*THE PROBLEM:* Your output should be the lines below from the one holding "Figure 5. Hydrogen" through the one holding "Figure 12. The", transcribed exactly, with no pictures.

*STORED DATA:*
= Beginning of Section =

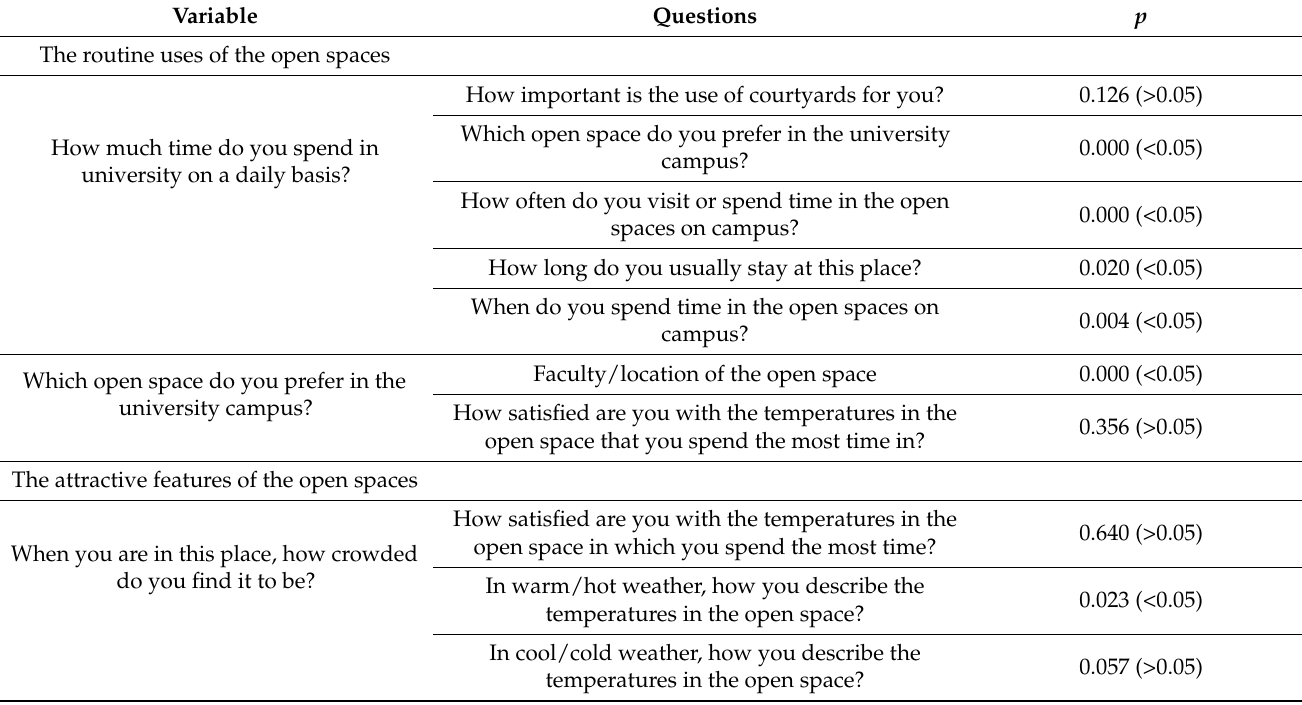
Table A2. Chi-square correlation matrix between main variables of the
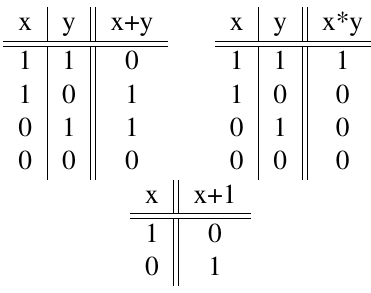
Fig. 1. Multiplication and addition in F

= End of Section =
= Beginning of Section =

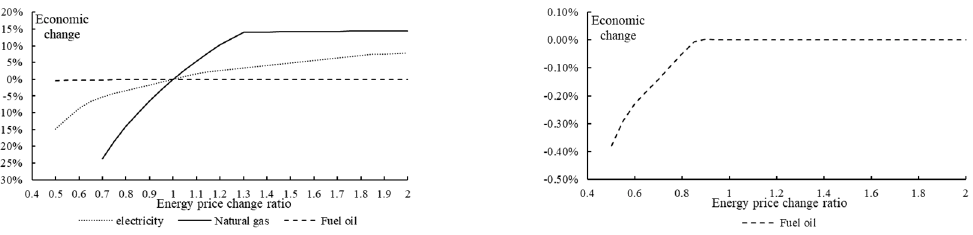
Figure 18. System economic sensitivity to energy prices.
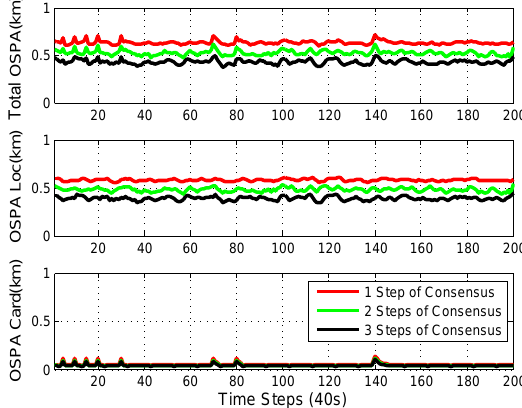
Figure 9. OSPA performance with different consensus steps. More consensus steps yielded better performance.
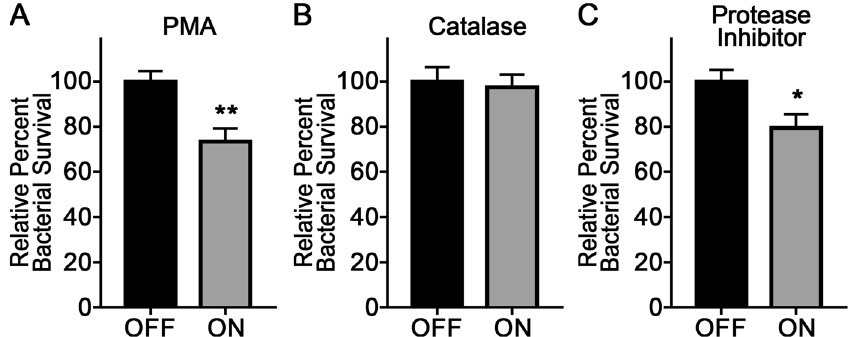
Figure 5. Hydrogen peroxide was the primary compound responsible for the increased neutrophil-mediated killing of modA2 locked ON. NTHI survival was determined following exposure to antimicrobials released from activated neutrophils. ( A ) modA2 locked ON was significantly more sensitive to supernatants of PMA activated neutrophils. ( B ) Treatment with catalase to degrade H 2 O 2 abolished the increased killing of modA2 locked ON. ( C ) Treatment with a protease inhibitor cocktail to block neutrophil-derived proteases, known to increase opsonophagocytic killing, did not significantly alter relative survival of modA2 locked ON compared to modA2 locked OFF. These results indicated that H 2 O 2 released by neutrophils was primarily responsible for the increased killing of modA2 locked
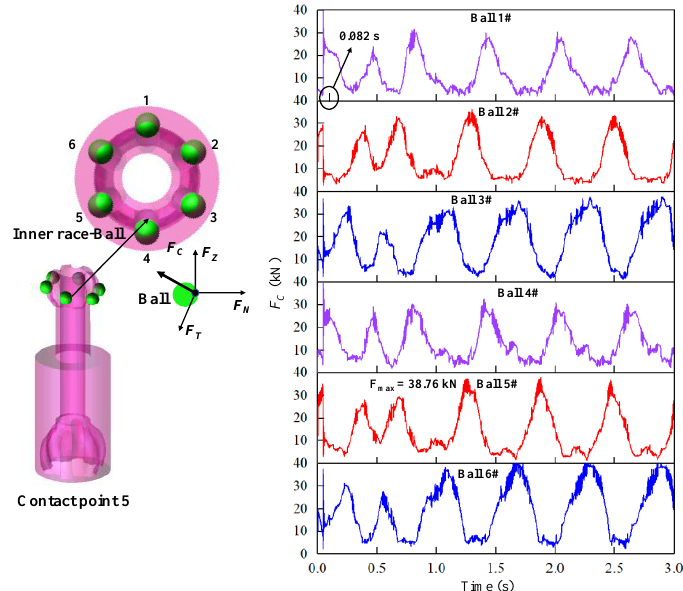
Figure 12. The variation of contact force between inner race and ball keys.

= End of Section =

*PROBLEM SOLUTION:*
Figure 5. Hydrogen peroxide was the primary compound responsible for the increased neutrophil-mediated killing of modA2 locked ON. NTHI survival was determined following exposure to antimicrobials released from activated neutrophils. ( A ) modA2 locked ON was significantly more sensitive to supernatants of PMA activated neutrophils. ( B ) Treatment with catalase to degrade H 2 O 2 abolished the increased killing of modA2 locked ON. ( C ) Treatment with a protease inhibitor cocktail to block neutrophil-derived proteases, known to increase opsonophagocytic killing, did not significantly alter relative survival of modA2 locked ON compared to modA2 locked OFF. These results indicated that H 2 O 2 released by neutrophils was primarily responsible for the increased killing of modA2 locked
Figure 12. The variation of contact force between inner race and ball keys.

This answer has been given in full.